Advanced targeted therapies dominate colorectal cancer pipeline

Posted: 29 September 2015 |

Advanced targeted therapies now account for 60% of the drugs under development for colorectal cancer…

A vast number and variety of remedies are steadily joining the treatment pipeline for colorectal cancer.


High incidence of the disease, unmet clinical needs, and huge commercial potential are attracting drug developers to the market, finds Frost & Sullivan. To stay competitive, participants are focussing on identifying new targets, enhancing overall survival at the early treatment stage, and reducing toxicity.

New analysis from Frost & Sullivan, Product and Pipeline Analysis of the Global Colorectal Cancer Market, finds that advanced targeted therapies are dominating the colorectal cancer pipeline, accounting for 60% of the drugs under development.
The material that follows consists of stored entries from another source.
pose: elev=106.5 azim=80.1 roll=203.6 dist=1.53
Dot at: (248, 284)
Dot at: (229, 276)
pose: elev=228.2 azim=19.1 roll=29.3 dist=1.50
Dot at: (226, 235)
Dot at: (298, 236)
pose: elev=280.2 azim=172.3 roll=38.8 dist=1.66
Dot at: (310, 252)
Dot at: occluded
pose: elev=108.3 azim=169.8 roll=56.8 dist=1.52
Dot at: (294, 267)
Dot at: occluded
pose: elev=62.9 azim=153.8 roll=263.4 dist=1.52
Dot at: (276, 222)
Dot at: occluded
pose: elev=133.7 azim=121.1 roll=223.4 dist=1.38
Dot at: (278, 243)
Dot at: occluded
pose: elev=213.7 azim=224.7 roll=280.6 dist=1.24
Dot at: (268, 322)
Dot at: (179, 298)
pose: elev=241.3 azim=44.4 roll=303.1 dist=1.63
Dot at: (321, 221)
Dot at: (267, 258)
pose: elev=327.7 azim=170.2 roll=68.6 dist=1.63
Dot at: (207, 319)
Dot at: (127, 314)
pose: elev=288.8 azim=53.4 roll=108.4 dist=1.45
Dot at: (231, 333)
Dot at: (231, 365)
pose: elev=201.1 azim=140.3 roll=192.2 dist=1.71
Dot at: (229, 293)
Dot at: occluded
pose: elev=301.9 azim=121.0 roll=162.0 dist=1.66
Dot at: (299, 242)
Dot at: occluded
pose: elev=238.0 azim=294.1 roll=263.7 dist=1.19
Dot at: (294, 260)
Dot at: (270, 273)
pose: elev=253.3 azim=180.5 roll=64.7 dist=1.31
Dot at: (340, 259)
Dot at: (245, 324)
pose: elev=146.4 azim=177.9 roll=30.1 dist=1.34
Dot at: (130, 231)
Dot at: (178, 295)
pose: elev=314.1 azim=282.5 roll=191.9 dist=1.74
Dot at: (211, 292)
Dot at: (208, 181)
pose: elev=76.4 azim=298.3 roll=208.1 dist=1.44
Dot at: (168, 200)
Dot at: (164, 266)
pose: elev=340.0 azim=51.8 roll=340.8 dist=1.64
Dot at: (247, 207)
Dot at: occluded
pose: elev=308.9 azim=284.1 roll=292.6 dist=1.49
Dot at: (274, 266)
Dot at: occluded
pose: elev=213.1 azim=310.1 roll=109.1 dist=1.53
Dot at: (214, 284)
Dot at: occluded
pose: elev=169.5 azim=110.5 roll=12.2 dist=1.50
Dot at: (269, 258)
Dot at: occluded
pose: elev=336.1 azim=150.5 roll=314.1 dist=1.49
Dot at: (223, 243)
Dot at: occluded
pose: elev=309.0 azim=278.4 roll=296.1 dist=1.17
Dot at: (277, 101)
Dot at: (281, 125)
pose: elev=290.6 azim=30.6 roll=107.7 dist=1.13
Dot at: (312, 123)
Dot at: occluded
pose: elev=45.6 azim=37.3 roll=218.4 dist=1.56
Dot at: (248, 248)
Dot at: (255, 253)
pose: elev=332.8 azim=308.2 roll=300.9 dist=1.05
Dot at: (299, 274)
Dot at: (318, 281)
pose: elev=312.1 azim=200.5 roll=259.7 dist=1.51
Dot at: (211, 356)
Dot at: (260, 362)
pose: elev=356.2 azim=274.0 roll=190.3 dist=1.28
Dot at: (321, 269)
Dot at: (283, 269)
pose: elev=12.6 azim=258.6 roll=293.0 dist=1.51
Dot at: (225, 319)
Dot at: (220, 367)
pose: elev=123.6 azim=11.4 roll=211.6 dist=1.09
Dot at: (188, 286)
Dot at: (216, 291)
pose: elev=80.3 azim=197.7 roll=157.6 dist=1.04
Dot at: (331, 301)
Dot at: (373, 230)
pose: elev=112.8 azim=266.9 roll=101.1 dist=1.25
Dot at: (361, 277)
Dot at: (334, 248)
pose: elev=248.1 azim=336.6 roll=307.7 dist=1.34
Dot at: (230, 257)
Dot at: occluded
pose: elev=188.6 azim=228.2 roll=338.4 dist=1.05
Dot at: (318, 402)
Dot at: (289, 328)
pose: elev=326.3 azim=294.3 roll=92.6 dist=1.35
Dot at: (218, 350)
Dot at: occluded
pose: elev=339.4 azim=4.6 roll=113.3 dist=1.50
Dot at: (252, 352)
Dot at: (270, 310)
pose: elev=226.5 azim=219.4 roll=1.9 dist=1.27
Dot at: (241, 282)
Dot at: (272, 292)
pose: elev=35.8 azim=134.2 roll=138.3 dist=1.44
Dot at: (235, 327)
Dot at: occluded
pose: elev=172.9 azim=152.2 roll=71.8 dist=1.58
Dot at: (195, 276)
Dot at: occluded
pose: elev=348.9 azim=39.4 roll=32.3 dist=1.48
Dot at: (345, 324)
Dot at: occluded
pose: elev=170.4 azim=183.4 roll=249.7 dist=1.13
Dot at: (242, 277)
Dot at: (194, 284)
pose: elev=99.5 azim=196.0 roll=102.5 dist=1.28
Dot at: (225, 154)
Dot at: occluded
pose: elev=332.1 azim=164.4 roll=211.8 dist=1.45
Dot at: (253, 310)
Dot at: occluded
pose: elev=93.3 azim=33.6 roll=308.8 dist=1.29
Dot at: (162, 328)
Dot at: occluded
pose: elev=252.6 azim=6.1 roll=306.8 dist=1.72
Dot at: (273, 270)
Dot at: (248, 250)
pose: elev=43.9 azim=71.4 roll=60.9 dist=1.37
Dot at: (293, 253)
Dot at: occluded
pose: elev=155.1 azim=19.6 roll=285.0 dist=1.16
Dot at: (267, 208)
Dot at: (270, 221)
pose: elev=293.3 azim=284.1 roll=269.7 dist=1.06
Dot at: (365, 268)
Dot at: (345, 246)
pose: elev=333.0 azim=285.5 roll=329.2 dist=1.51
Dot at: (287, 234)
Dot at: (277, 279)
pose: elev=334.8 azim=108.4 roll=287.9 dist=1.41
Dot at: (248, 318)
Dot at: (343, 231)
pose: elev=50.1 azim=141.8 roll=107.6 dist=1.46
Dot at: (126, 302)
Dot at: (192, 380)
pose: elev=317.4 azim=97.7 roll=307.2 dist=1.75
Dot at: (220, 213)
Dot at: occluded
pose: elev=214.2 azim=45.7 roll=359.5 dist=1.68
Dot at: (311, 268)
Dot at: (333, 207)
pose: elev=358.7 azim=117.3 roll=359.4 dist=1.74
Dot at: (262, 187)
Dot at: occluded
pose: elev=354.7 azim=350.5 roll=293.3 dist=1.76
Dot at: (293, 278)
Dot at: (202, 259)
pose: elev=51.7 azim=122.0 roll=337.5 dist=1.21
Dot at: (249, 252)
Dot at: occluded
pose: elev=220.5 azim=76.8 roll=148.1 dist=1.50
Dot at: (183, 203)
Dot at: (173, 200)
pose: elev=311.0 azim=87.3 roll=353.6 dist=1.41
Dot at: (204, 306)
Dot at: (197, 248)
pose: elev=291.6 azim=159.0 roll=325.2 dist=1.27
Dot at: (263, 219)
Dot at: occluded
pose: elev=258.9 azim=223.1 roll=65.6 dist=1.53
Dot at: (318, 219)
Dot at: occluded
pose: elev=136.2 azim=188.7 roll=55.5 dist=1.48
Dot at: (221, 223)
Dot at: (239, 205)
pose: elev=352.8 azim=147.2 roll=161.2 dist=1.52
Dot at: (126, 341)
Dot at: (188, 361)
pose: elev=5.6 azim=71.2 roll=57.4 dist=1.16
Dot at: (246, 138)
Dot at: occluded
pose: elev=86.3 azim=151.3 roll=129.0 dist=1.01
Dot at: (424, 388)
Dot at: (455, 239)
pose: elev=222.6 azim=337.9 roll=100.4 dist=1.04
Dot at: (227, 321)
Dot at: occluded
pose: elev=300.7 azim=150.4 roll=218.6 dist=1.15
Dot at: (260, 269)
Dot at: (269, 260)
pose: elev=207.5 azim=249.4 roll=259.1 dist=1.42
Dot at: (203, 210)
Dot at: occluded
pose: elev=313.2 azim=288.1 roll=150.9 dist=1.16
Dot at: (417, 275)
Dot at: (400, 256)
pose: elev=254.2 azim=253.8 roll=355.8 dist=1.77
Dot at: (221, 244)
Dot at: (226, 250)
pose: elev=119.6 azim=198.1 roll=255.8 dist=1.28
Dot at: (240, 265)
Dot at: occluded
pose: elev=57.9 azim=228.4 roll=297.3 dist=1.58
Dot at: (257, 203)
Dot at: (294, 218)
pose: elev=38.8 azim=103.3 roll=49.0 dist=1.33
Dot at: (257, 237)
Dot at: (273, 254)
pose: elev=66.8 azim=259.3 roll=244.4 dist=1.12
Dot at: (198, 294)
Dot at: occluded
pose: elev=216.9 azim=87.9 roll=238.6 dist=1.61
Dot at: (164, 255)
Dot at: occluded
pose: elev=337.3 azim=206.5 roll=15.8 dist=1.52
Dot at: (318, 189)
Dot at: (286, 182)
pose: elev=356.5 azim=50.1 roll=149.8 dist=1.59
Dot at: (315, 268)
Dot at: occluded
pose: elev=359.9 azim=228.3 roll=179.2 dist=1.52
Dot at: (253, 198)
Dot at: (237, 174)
This trend remains in line with the broader oncology market’s shift away from standard cytotoxic regimens toward tumour-specific, personalised modalities.

“The growing understanding of the molecular make-up of specific colorectal cancer pathways will lead to the evolution of new biomarker targets and additional multi-targeted immunotherapies,” said Frost & Sullivan Healthcare Senior Industry Analyst Barbara Gilmore. “Biomarker testing, in particular, will become the standard of care, facilitating the selection of a targeted therapy for a patient’s individual need (predictive biomarkers) as well as defining the patient’s specific tumour type (prognostic biomarkers).”

Head-to-head trials now commonplace in the colorectal cancer space

In a crowded market, clear product differentiation and strong marketing efforts will be critical. New solutions must compete with well-established products and therefore, need to demonstrate superior profiles in terms of disease-free survival, time to progression, and overall survival rates. Regulators and payers are intensely scrutinising novel remedies, and the bar for approval and reimbursement is significantly higher than a decade ago.

Moreover, the emergence of value-based reimbursement in United States and Western European healthcare has limited targeted therapeutics and diagnostic biomarker tests to patients who will most likely respond to these costly therapies. Payers want to know which treatments are expected to work in order to justify the high costs of targeted regimens.

“Producing comparative efficacy data that demonstrates improved survival over competing modalities, along with appropriate pricing strategies, is especially vital since there are multiple tiers of treatment,” noted Gilmore. “To that end, head-to-head trials are now commonplace in the colorectal cancer space.”
The rising popularity of targeted therapeutics has not affected cytotoxic use, as physicians administer targeted therapies in combination with cytotoxic treatment. In fact, the far-reaching success of immune-based and targeted modalities points to their potential to finally bridge the gap between present cytotoxic regimens and future cancer treatments.